» EXCERPTED TEXT
((

# How many machines can we install Lightroom 4 on?



## Richard Naismith (Mar 8, 2012)

Hi,

I'm sorry if this is the wrong place to put this inquiry, and I know it's an extremely basic thing to ask. But I wonder how many machines we can install Lightroom 4 on? I just bought it yesterday.

Thanks very much.

Richard Naismith


----------



## Mark Sirota (Mar 8, 2012)

Welcome to Lightroom Forums.

The answer was in the license agreement that you clicked through when you installed the software. It says you can install it on two machines, and use it on one of them at a time.


----------



## Hal P Anderson (Mar 8, 2012)

Richard,

Welcome to the forum!

You're allowed to install on two machines. You may only run it on one machine at a time. The software doesn't enforce it--it's an honour thing.

Hal


----------



## clee01l (Mar 8, 2012)

Richard Naismith said:


> Hi,
> 
> I'm sorry if this is the wrong place to put this inquiry, and I know it's an extremely basic thing to ask. But I wonder how many machines we can install Lightroom 4 on? I just bought it yesterday.
> 
> ...


Richard, Welcome to the forum.  I didn't re-read the license agreement that closely when I installed LR4, but I don't think that part has changed.  You my install the application on up to two machines for the exclusive use by a single user.   That could be a Laptop and a desktop, a Mac and a PC or a home computer and an office computer.  Unlike Client Suite, there is no governor checking the number of registrations.


----------



## Richard Naismith (Mar 8, 2012)

clee01l said:


> Richard, Welcome to the forum.  I didn't re-read the license agreement that closely when I installed LR4, but I don't think that part has changed.  You my install the application on up to two machines for the exclusive use by a single user.   That could be a Laptop and a desktop, a Mac and a PC or a home computer and an office computer.  Unlike Client Suite, there is no governor checking the number of registrations.



Thank you all very much. You were all very helpful.

All the best.

Richard


----------

))

» EXERCISE DETAILS
Return the section of the Lightroom 4 forum thread starting with "# How many machines" and going on through "Thanks very much.". The items that come next are separate material with no connection to the forum thread.

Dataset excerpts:
((

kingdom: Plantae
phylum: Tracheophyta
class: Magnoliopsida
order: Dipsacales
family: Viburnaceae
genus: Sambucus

))
((

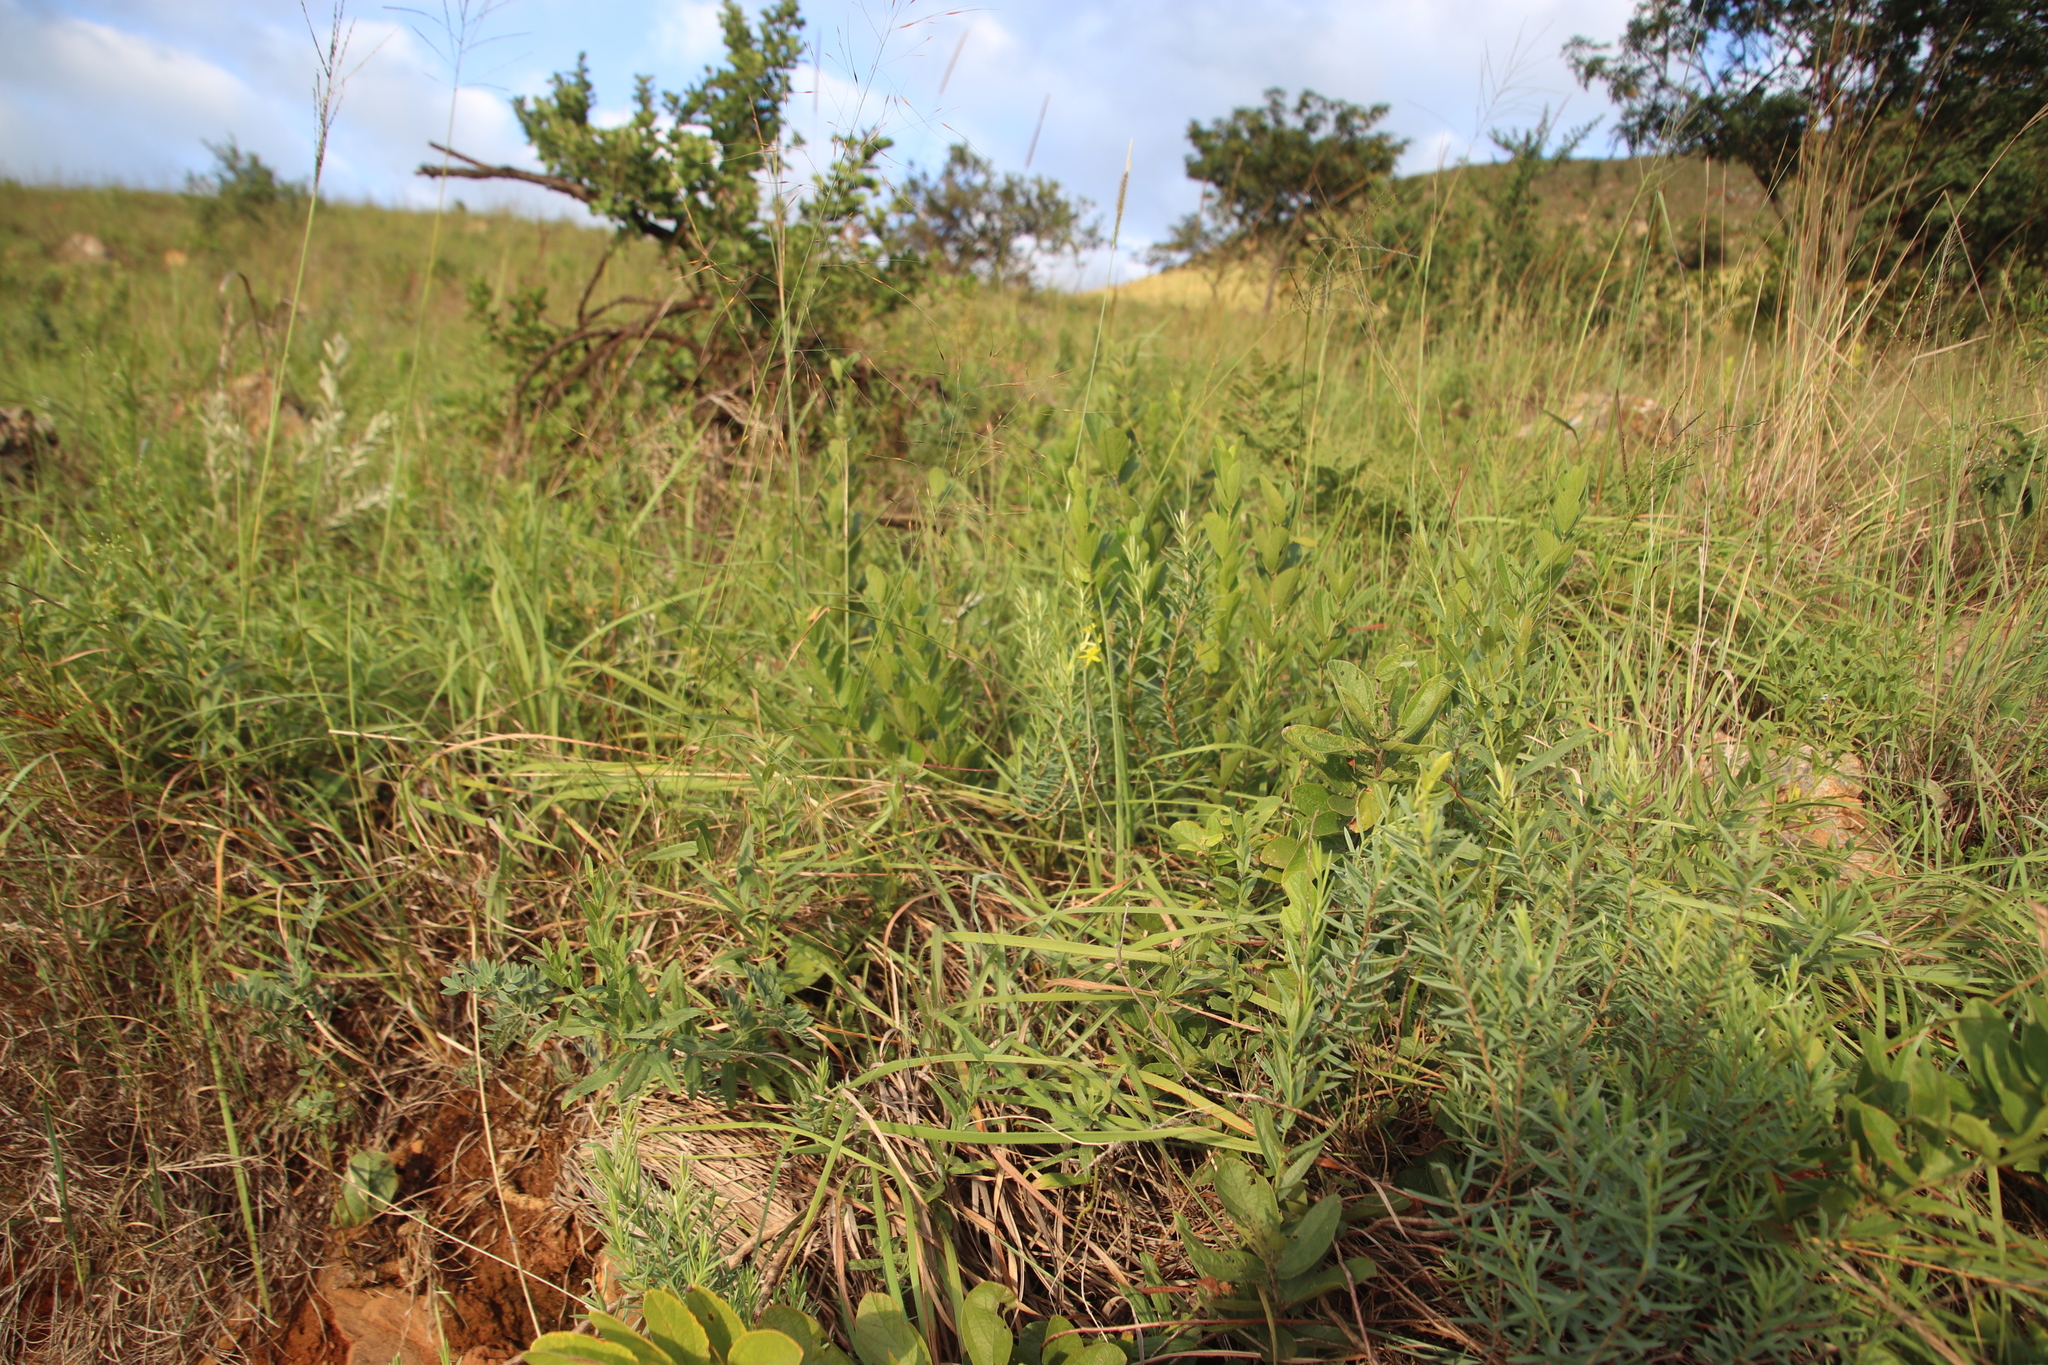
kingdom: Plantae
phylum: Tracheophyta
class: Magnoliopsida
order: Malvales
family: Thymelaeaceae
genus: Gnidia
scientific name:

))

» ANSWER TO THE PROBLEM
# How many machines can we install Lightroom 4 on?



## Richard Naismith (Mar 8, 2012)

Hi,

I'm sorry if this is the wrong place to put this inquiry, and I know it's an extremely basic thing to ask. But I wonder how many machines we can install Lightroom 4 on? I just bought it yesterday.

Thanks very much.